SEAN Dyche admits his struggling Burnley side are short on confidence but believes they can turn it around - even without January signings.

The Clarets’ 3-0 defeat at Chelsea was a fourth Premier League reverse in a row with a tough run of games to come against Leicester, Manchester United and Arsenal.

Dyche has maintained new arrivals are “unlikely” but has faith in his current crop of players, the squad stretched by injuries and illness at Stamford Bridge.

“I am confident with the facts of this club,” the Burnley boss said.

“It is unlikely we will sign anyone but I have confidence in the group that I work with and always have done.”

The Clarets had chances in West London and saw a Jeff Hendrick goal chalked off by a marginal VAR call when the score was 0-0.

In a familiar story the visitors were then punished for their mistakes, Matt Lowton felling Willian with a rash challenge for Jorginho’s opener from the spot with Nick Pope then at fault for Tammy Abraham’s second.

Callum Hudson-Odoi added a third at the start of the second half leaving Dyche to concede his side are finding it tough going at the moment.

"Overall they were too good, at the end of the day, these are top sides, they are very difficult places to come to, historically,” he said.

"The biggest thing for us, is when you're losing games, is that confidence kind of falters a little bit, so the freedom that comes with playing...mainly it affects anticipation, I spoke to the lads after the game, you get kind of into your own role, 'I just want to do my job', whereas when you're confident, like they were at 3-0 up, they're playing and moving, and the rest of the team are anticipating the game.

"That's what confidence affects.

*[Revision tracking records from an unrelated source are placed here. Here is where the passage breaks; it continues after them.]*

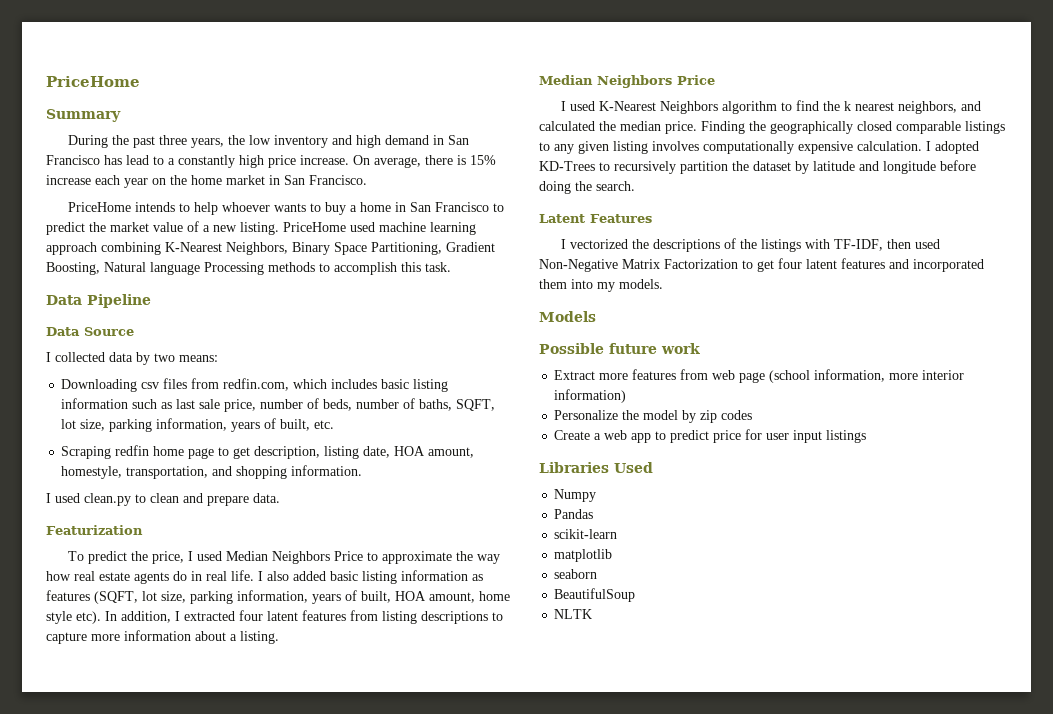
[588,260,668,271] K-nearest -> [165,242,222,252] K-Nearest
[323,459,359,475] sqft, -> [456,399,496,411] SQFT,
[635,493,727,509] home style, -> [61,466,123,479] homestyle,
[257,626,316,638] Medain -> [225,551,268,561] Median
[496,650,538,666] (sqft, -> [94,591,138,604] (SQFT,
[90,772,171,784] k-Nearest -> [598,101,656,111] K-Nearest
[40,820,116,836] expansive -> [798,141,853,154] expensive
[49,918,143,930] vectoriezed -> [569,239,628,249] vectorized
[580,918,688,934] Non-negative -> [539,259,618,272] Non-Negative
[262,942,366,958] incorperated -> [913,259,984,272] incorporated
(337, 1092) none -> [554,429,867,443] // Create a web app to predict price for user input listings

But we've got to get back to that. Not so long ago, we were showing that.”

The Clarets managed to stop the rot last season after a poor first half of the campaign left them in trouble at the wrong end of the table.

Dyche is confident his side, in a better position this time around, will be able to do it again, believing the attention on the four-game losing run is a sign of how far the club have come since their arrival in the top flight.

“The margins are always tight,” the Clarets boss said.

“In a good way we are questioned about it because five out of six seasons we are in the Premier League so people are saying you are in a bad way whereas a few years ago it was, ‘well Burnley are probably going to have this’.

“So that is good in that we have put a bit more about ourselves in the Premier League but the other side of that is that we have to find a way out of it.

“We did last season and, for us, we have a pretty healthy points tally although a couple have got away from us.

“It is about how quickly we can get back on track and I don't think we are too far away.

“Last year spun very quickly. People had killed us off and said ‘no chance’ and then all of a sudden we were off and running and eight unbeaten.

“It is not easy and we have very tough games coming up and then we are in a mixture of games which people would consider more favourable. The mentality has to stay strong.”